There is a high p-value (greater than the 0.05 threshold), which indicates differences in the data are **most likely** due to random chance. However, there are some outliers in the solar density data set, which can heavily skew the probability test. Also, the visual graph tells a compelling story, as does the high difference in averages. Without further testing, I cannot statistically confirm that population density is a key factor in solar farm density. However, the big picture (means, visuals), is pointing to the fact that population density most likely plays a key factor in solar farm density per county. 

I cannot statistically disprove the null hypothesis. However, among the other sociographic and demographic findings, it does play the largest part in indicating where a solar farm will be permitted.

## Conclusion

While the statistical test (Mann–Whitney U) produced a high p-value (~0.25), suggesting no significant difference in population density between counties with and without solar farms, the average population density is noticeably lower in solar-hosting counties (162 vs. 247 people per sq mi). This gap, along with visual trends observed in the data, hints at a potential relationship that may not be statistically strong — possibly due to outliers or limited sample size — but is still worth noting as a practical pattern.

It certainly is a stronger relationship than any of the other demographic and sociographic factors, and it follows the trends found in the affiliations file. There are over 3 times as many solar farms on red localities (which are more rural) than blue localities, and there is about 4 times as many mw permitted on red localities than blue localities.

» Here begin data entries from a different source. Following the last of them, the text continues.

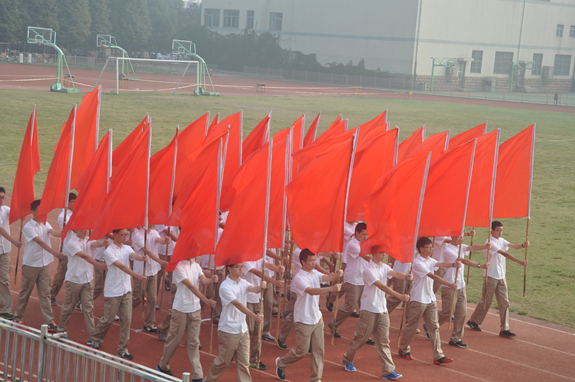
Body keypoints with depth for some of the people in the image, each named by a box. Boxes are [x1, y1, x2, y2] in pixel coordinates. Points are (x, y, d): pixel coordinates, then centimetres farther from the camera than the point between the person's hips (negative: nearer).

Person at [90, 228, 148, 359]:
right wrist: (137, 276, -35)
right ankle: (95, 340, 29)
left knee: (126, 319, 2)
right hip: (113, 291, -5)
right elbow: (121, 266, -24)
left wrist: (143, 258, -40)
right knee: (108, 319, 3)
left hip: (126, 289, 5)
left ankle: (122, 350, 8)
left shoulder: (127, 249, 7)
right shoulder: (109, 251, -12)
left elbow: (135, 256, -15)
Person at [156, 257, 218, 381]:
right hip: (181, 309, -6)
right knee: (174, 339, 8)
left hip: (195, 309, 6)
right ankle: (163, 366, 29)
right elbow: (191, 286, -24)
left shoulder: (196, 266, 7)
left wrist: (211, 279, -33)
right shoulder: (178, 267, -15)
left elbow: (204, 281, -8)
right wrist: (206, 301, -32)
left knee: (194, 342, 5)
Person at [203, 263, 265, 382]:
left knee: (244, 363, 6)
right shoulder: (225, 287, -17)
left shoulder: (243, 282, 5)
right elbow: (238, 304, -28)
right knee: (223, 361, 8)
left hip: (243, 330, 6)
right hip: (228, 331, -6)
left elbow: (254, 289, -14)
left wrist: (261, 287, -40)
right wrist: (254, 316, -40)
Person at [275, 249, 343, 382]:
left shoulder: (314, 273, 4)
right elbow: (311, 291, -37)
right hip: (304, 320, -7)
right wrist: (332, 288, -47)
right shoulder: (299, 279, -20)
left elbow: (325, 277, -16)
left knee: (318, 350, 6)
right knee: (302, 351, 4)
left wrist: (337, 274, -38)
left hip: (317, 318, 7)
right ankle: (281, 363, 29)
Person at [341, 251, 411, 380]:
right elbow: (382, 286, -27)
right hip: (369, 309, -6)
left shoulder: (384, 267, 6)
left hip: (382, 310, 6)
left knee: (384, 341, 3)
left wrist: (405, 276, -38)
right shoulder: (368, 269, -17)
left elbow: (394, 273, -15)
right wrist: (400, 296, -35)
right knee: (361, 337, 6)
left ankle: (389, 371, 1)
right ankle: (347, 359, 29)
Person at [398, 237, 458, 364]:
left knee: (434, 327, 3)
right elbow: (433, 276, -25)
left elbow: (440, 264, -10)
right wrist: (449, 285, -30)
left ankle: (438, 356, 1)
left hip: (430, 299, 8)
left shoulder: (429, 260, 10)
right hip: (418, 300, -8)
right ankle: (403, 349, 25)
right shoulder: (418, 263, -17)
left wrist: (453, 264, -31)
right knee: (412, 325, 6)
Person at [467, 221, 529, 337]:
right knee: (486, 301, 4)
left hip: (501, 277, 7)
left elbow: (513, 246, -4)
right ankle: (473, 321, 24)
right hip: (491, 276, -7)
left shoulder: (501, 241, 10)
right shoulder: (490, 243, -16)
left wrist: (523, 245, -28)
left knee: (504, 303, 1)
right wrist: (520, 262, -34)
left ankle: (504, 329, 1)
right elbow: (504, 253, -26)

This follows the pattern of population density playing a role in solar development. 

Although red localities make up much more land in Virginia, they are still permit solar at a higher rate than on blue localities. Blue localities by contrast, have solar power taking up a higher percentage of their land than red ones do, and they generate electricity at a lower rate as well – which points to the power of solar farms being more cost-effective when developed at scale.

This paints a picture consistent with the current business standard amongst developers. Solar power is more efficient, profitable, and available on counties with rural lands – and progressive/blue policies do not make up for the lack of land availability in terms of success in permitting projects and producing power.